— Дорогой, где же ты? Иди к нам, чай остынет, — слышу я. Иду. Застаю продолжение разговора.
Вся компания с интересом внимает моей восхитительной и неповторимой.
— И можете себе представить, совершенно случайно я нашла его! Дом моей мечты! На берегу, двухэтажный, со всеми удобствами. Просто чудо, совершенное чудо, в этом районе все писатели уже давно разобраны. Но мой все никак не мог найти...
— Такую, как ты, — наконец впрялся я в цветную нить её рассказа. — Действительно чудо! Именно поэтому...
— Именно поэтому он спрятал мои крылья в шкаф! — Она снова овладела инициативой в беседе, обвела всех присутствующих жалобным взглядом. — Как вам это понравится? Муза без крыльев. Вот скажи, зачем ты это сделал?
Мне оставалось только смущенно потупиться на фарфоровую синюю чашку.
— Чтобы ты не улетела, — пробормотал я. Читатели разочарованно покачали головами: ни дать ни взять выездная сессия суда присяжных.
На самом деле все вот как было. Никакой любви с первого взгляда. До встречи с ней я более всего ценил свободу, а это путь к одиночеству. И все бы ничего, можно собак завести, но с ними новый роман не обсудишь. А жизнь с Музой, конечно, наложила запреты на мои свободы, но и я со своей стороны выставил условия.
Я хорошо помню тот день, когда Муза в первый раз перелетела порог моего дома. Или подоконник. Кажется, она, подобно сильфиде, явилась через окно. Тогда я писал стихи, а она искала свободного Поэта с хорошими удобствами. Да, рай в шалаше ей надоел.
Она хотела дом у моря, а я искал Музу. Все искал, искал, совсем уже отчаялся. И вдруг она! Конечно, первое, что я сделал, — это запер её крылья в шкаф, а ключ выбросил в колодец. Сначала она даже не заметила, мы были слишком увлечены общением.

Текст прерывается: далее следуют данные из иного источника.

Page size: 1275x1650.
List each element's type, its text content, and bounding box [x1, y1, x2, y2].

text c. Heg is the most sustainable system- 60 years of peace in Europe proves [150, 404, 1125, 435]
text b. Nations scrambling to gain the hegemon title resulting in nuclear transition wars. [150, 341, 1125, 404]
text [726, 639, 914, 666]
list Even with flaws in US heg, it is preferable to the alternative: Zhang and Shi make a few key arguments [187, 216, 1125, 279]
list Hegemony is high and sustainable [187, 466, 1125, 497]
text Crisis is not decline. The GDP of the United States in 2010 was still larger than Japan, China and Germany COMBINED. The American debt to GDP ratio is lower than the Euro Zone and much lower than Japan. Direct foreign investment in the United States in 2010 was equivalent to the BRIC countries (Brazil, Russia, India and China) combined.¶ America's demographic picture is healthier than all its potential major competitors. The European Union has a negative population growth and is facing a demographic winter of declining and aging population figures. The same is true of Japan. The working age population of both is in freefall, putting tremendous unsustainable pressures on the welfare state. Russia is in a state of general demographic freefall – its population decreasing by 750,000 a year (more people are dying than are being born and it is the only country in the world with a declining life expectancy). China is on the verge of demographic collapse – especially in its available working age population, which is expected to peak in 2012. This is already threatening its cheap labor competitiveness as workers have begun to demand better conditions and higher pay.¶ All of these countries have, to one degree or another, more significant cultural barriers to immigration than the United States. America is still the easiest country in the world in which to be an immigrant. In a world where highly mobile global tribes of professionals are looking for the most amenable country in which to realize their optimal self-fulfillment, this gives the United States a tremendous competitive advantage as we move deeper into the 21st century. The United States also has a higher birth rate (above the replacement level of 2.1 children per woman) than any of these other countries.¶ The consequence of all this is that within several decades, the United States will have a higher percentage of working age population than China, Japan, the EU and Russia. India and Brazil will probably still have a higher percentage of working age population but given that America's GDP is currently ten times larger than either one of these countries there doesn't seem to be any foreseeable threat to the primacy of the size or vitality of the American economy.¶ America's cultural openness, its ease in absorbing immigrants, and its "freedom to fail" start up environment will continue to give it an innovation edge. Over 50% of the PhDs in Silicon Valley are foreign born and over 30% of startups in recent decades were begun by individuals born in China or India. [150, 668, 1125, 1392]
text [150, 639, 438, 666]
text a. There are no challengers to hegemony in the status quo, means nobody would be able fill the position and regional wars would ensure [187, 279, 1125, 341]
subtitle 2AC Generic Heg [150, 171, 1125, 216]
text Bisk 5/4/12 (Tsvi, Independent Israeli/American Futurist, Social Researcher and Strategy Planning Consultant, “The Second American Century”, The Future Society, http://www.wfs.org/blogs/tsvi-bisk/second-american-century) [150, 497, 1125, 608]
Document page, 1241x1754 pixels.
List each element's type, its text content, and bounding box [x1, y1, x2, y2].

Я молил о вдохновении, но то, что мне удавалось из прозы, — казалось Музе скучным. И она говорила об этом прямо в глаза! Мол, изюма не хватает. Каково это нежному поэтическому самолюбию? Я же не Лев Толстой. Конечно, я сердился и... влюблялся. Все шло не так, стены дома у моря сотрясались от наших споров.
Это была самая неправильная муза на свете, я её полюбил всем сердцем и не хотел отпускать. А она все грозилась уйти.
Когда мы ссорились, я спал на диване, пока в один прекрасный день не выбросил его в окно!
Много раз задавался я вопросом, за что же люблю ее? Ревнивую, вспыльчивую, непримиримую. Пока не понял: любят не за что-то конкретное, а за все, что есть. В музе или человеке.
Между тем, я изо всех сил старался её восхитить. Написать такое, чтобы она сказала: "Ах..."
И однажды она сказала! Я ушам не поверил, но это было так! И тогда я фанатично принялся за работу, забывая различать день и ночь...
— Да, все сложилось не так радужно, как хотелось бы. Писатель оказался фанатик, — услышал я иную версию. Пока я думал — Муза рассказывала. — Поздно я насторожилась!
— Конечно, поздно, дорогая, на то время отношения зашли уже так далеко, что выйти из них не было никакой возможности, — согласился я, — и не смотри на меня такими глазами, сама же сказала — у нас нет секретов от читателей. Пусть все знают, как я тебя люблю!
Перебила… На чем я остановился? А, писатель-фанатик, получив её одобрение, запирался в кабинете и сутками стучал по клавиатуре. Муза нервно жевала изюм. На кухне, в гордом одиночестве. Ведь она была порядочная, верная и не летала туда-сюда по молодым поэтам, пока Писатель сидел над книгами. Но ей так хотелось быть с ним все время. Ему тоже!
Он и был, на самом деле он думал о ней постоянно, даже во сне, а уж тем более наяву. Когда писал, он видел перед собой её прекрасные глаза. И не только глаза, а и все остальное. Он представлял её в своих героинях, говорил с ней на страницах романов. Но она-то хотела дома на кухне! А лучше в спальне. Да, особенно в спальне. Когда Писатель увлекался книгами, он напрочь забывал о своих супружеских обязанностях. А чего стоит весь изюм мира без сладости земной любви? Муза ведь прежде всего женщина, а потом уже муза.